The predominate theories of affect in new media contexts privilege a Deleuzian reading of affect as inherently social, connective and productive. The promise of user empowerment and new social worlds is what drives the affective labour of posting, sharing and consuming the lives of others as well as our own. The metaphor of the rhizome is key here. Decentralised networks are held to coalesce affect, connect bodies and create critical potential for resisting power and capitalism. The Arab Spring and Occupy Wall Street are supposed to define this potential of affective networks.
My own contribution to this scholarship relies upon Jodi Dean and a Laconian-Marxist framework.
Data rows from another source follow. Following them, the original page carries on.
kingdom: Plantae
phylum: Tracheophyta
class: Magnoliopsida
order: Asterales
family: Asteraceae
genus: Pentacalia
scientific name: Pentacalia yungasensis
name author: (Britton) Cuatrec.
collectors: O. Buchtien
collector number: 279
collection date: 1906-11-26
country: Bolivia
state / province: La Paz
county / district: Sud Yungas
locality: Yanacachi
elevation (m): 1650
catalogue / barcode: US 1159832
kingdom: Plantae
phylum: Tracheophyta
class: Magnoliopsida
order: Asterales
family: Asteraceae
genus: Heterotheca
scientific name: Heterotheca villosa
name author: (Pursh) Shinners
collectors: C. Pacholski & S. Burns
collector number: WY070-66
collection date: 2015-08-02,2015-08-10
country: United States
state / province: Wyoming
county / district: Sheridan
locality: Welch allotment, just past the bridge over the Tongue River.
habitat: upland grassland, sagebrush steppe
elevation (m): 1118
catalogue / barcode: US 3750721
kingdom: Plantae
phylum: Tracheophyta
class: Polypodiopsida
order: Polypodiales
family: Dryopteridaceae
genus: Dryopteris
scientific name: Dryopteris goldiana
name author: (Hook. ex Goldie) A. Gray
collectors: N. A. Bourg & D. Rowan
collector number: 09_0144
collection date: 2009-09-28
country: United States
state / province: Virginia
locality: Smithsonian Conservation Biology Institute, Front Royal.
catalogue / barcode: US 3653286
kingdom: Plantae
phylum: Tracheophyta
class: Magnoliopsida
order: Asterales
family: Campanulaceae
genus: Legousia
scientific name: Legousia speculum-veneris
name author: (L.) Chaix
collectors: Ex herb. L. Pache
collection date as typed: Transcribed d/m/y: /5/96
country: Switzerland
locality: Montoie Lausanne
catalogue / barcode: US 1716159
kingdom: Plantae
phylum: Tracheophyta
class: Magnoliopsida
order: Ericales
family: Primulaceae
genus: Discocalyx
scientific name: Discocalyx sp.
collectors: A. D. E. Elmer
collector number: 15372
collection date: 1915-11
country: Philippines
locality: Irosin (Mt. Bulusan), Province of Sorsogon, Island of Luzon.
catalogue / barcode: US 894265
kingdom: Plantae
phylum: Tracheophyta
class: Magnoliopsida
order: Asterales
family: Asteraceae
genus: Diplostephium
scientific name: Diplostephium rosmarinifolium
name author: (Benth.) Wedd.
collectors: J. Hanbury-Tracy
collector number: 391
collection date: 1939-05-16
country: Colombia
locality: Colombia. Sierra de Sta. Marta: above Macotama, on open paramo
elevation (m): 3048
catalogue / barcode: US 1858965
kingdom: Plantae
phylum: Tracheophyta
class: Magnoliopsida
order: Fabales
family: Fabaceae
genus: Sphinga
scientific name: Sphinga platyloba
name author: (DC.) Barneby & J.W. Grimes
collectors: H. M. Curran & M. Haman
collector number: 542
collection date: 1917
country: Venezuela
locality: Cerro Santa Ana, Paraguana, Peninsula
Rather than this optimistic reading of affect I believe we are drawn into circuits of drive and desire which are repetitive, frustrating and ceaseless. The Laconian subject of affective media is insular and wracked by the presence of the other. “Why didn’t she like this post?” “Was he being ironic?” “Why do they have more followers than me?”. Its in this context that trolling represents a symbolically efficient form of online engagement with the other. Trauma is turned into obscene enjoyment.
It is in this way that we can see the inheritors of the political meaning of affective media, not Occupy, but Trump an the alt-right. I have written Donald Trump’s embodiment of affective media values for Boundary 2 Online. Trump’s eliciting of alt-right conspiracy and channeling the energies of troll online subcultures was key to his success. I have further written about the libidinal politics of the alt-right for Overland and published an article in tripleC tracking the origins of the alt-right in cyber-libertarian politics.